A recently bereaved widow 'holds a revered position in a mythical village: her all-important task is to sheath the newly dead in clay, so that they can be built into the wall that surrounds the village. This morbid but honourable task is reflected in Warren’s own writing: she’s taken a potentially gruesome topic and rendered it in such beautifully crafted prose that it becomes a work of art. Her juxtaposition of the villagers — with their religious fervour and long-held traditions — and her grieving central character’s budding cynicism, creates a poignant, melancholy dichotomy' (Tim Kroenert, Australian Speculative Fiction in Focus).
Following an ecological disaster on Earth, humans take to space in rockets. Plutonium has left many people disabled; these 'misfits' are all left behind on Earth, where they attempt to rebuild society.
The protagonist, a pregnant woman with a blind cobbler husband, works with the judge. A series of infanticides sweeps their community: mothers are killing their 'perfect' children because of the growing arrogance of older, able-bodied children. After the protagonist's husband is assaulted at the school, the protagonist shifts the crime of the infanticides to the judge, who loved the children and wanted them to be perfect, thus protecting the actual murderers.

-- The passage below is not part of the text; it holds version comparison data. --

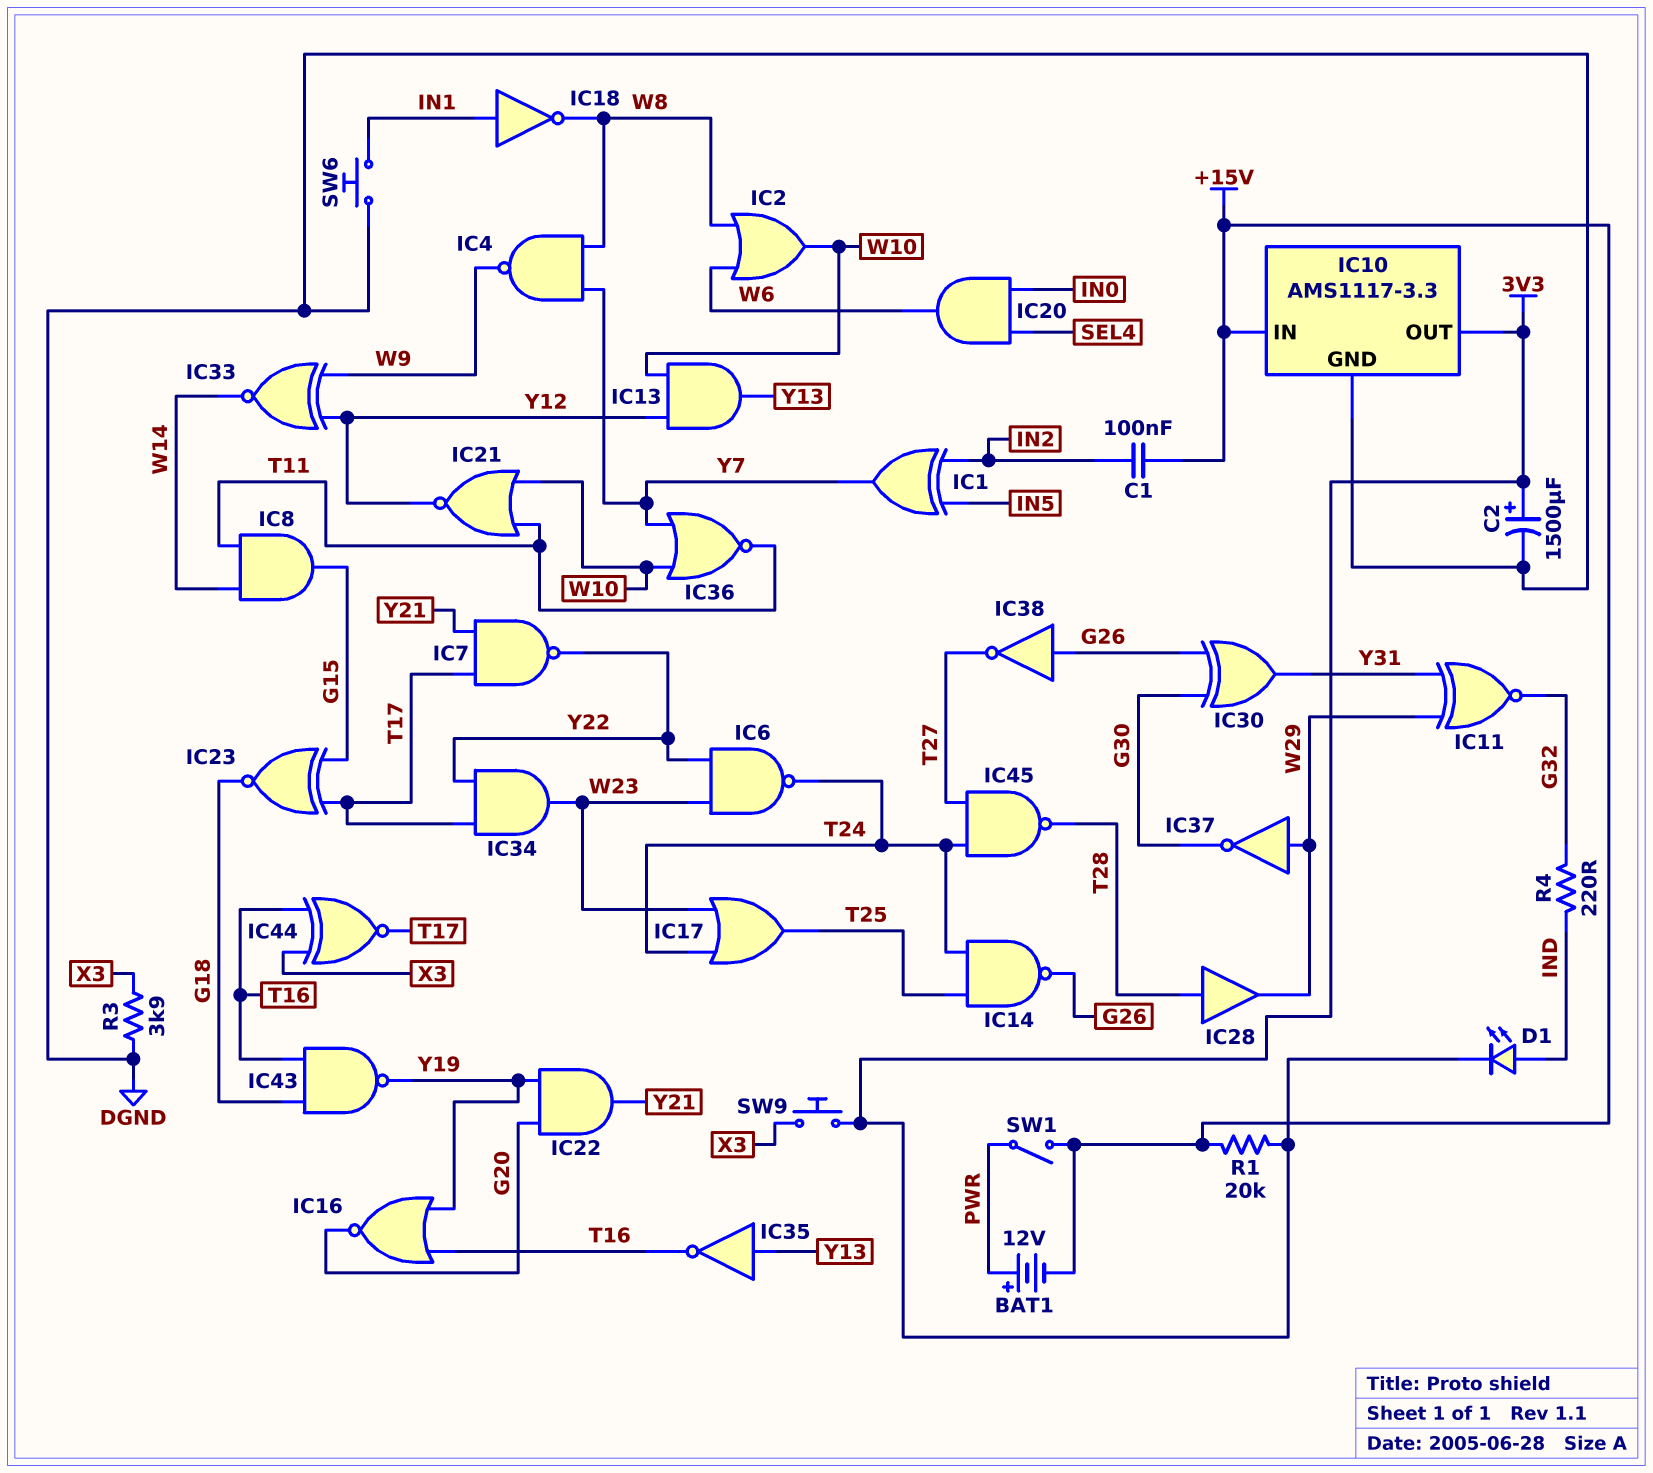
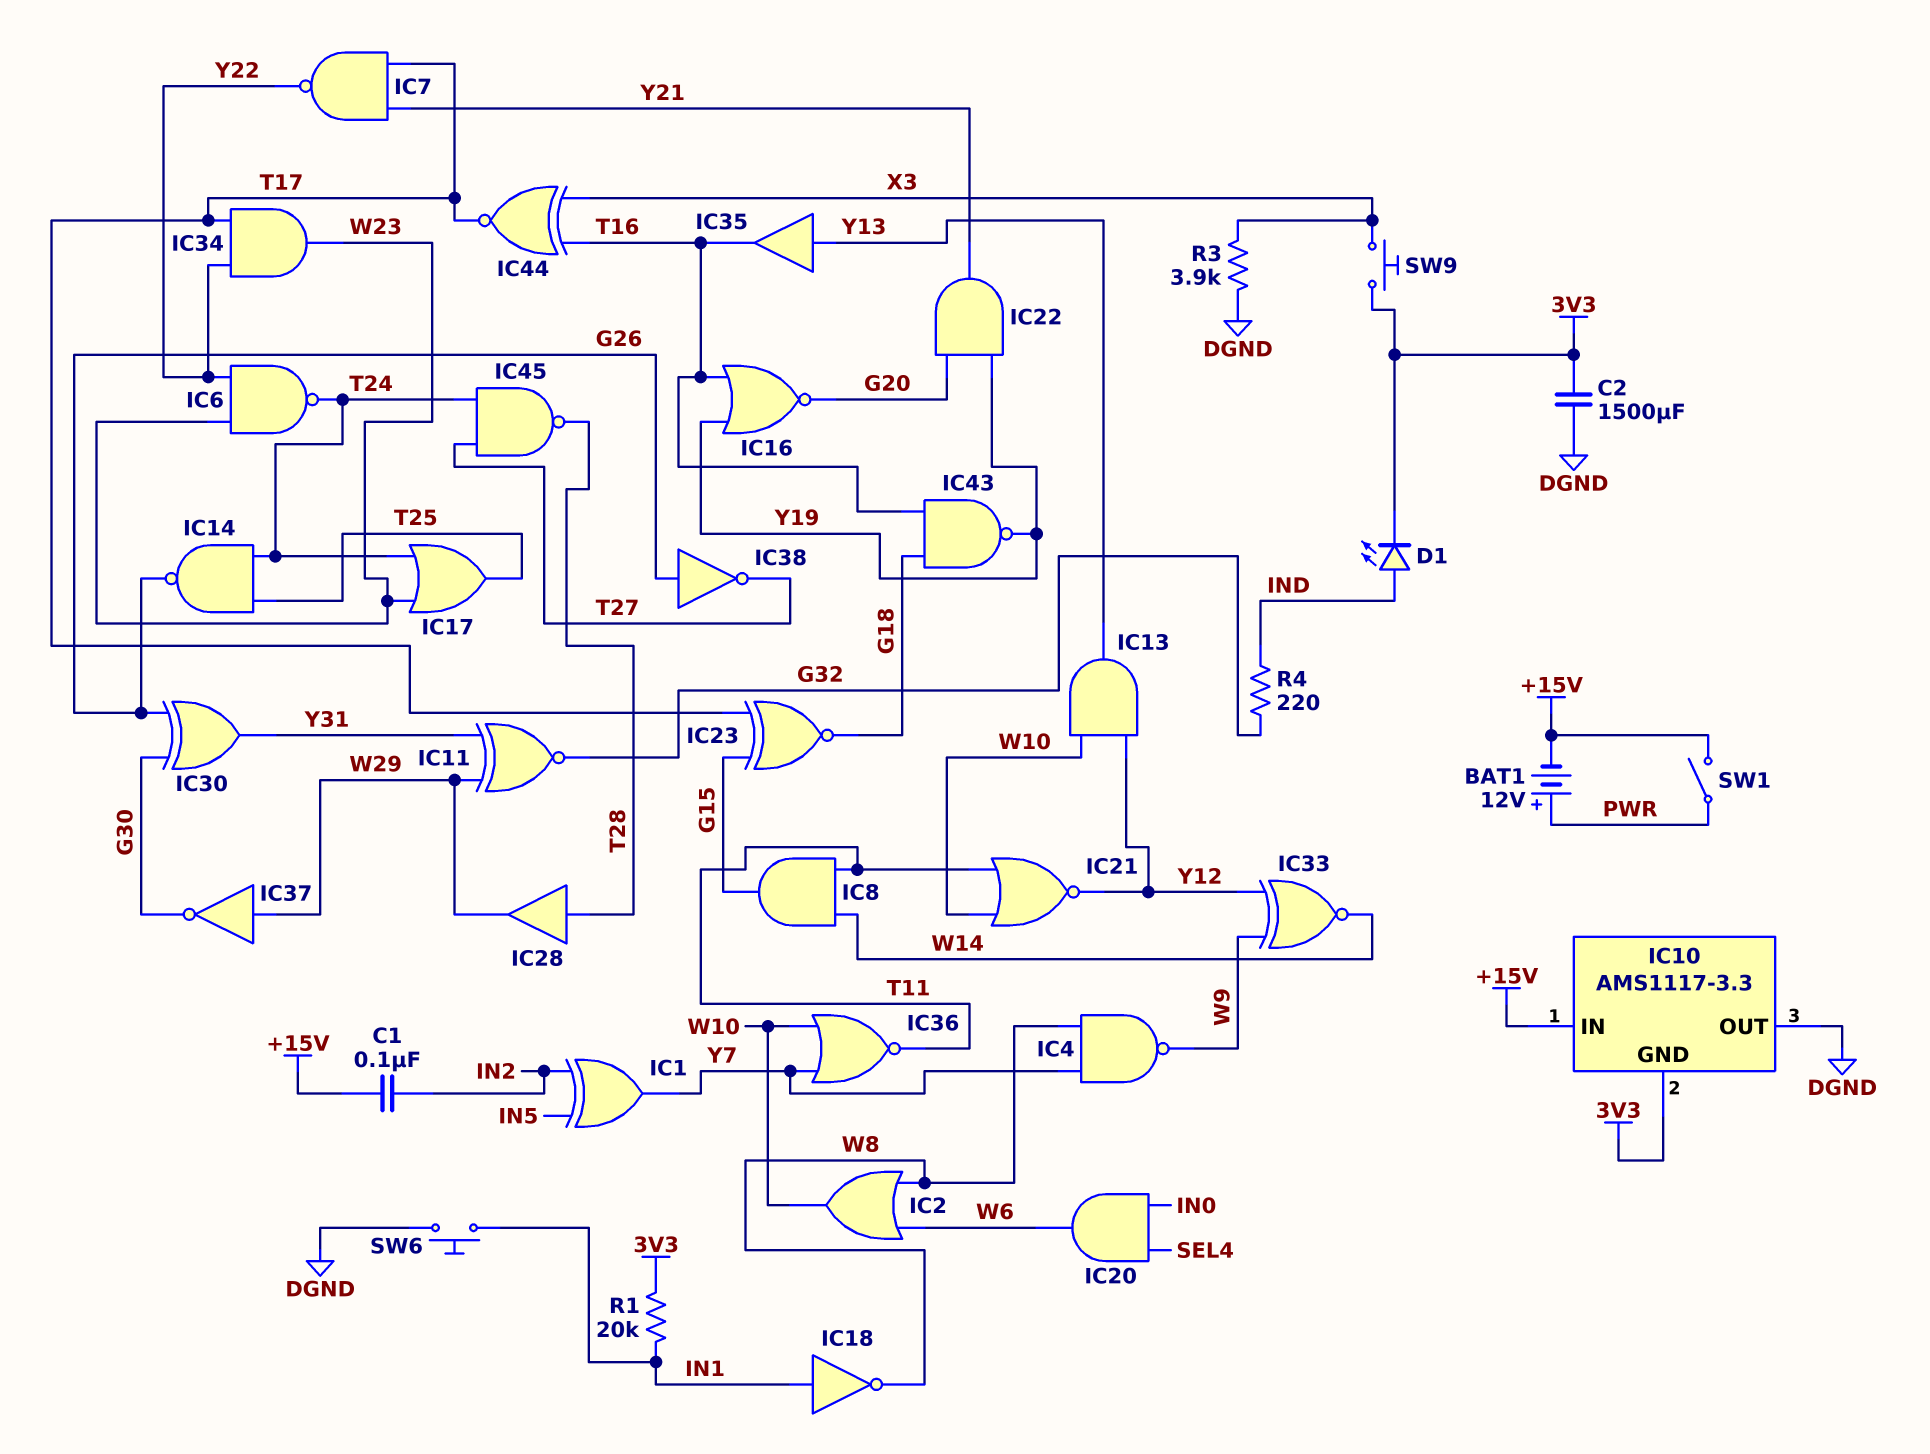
C2: 1500uF (plus 3V3, minus DGND) -> 1500uF (3V3, DGND)
IC10 pin GND: DGND -> 3V3
IC10 pin OUT: 3V3 -> DGND
IC35: NOT (in Y13, out T16) -> buffer (in Y13, out T16)
R1: 20k (+15V, 3V3) -> 20k (3V3, IN1)

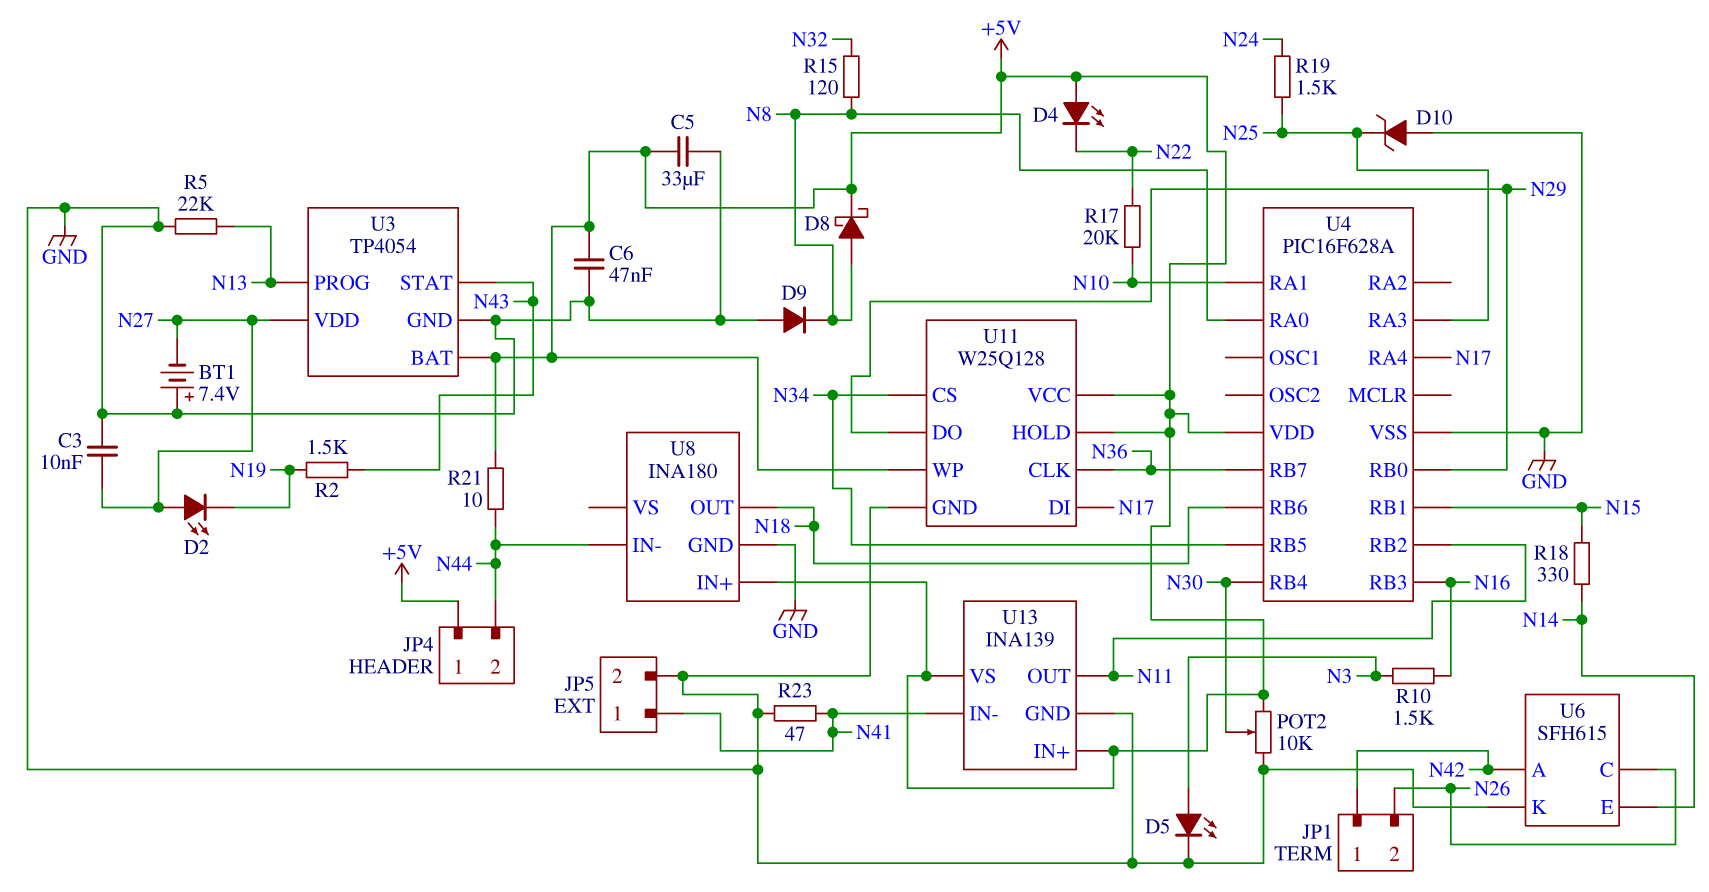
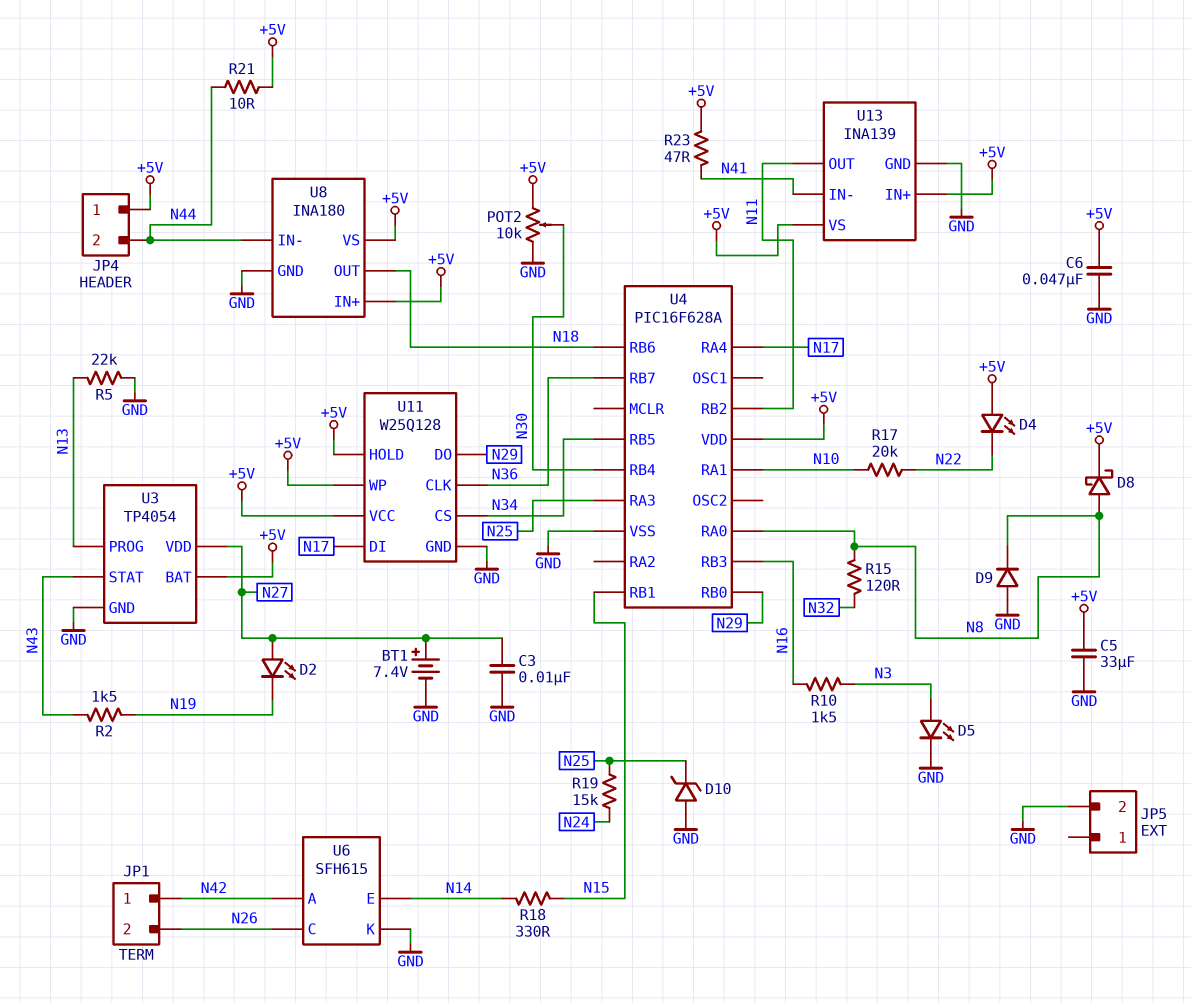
BT1: 7.4V (plus GND, minus N27) -> 7.4V (plus N27, minus GND)
JP5 pin 1: N41 -> none
R19: 1.5k (N24, N25) -> 15k (N24, N25)
R23: 47 (GND, N41) -> 47 (+5V, N41)
U8 pin VS: none -> +5V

The protagonist comes from a family with angioedema: her father is bed-bound and her younger sister will die in ten years. The protagonist meets a witch who teaches her how to find and steal life from recently dead bodies by burning fetuses, which send up a purple smoke visible only to her.
Years on, the protagonist is running an illegal abortion clinic with her partner, Dr Matthews. They play on pregnant women's fears that their children will be born 'imperfect', with intellectual or physical disabilities, and so convince them to have an abortion instead. The protagonist takes fetuses from these operations and uses them to continue living. Her sister dies as she refuses to help.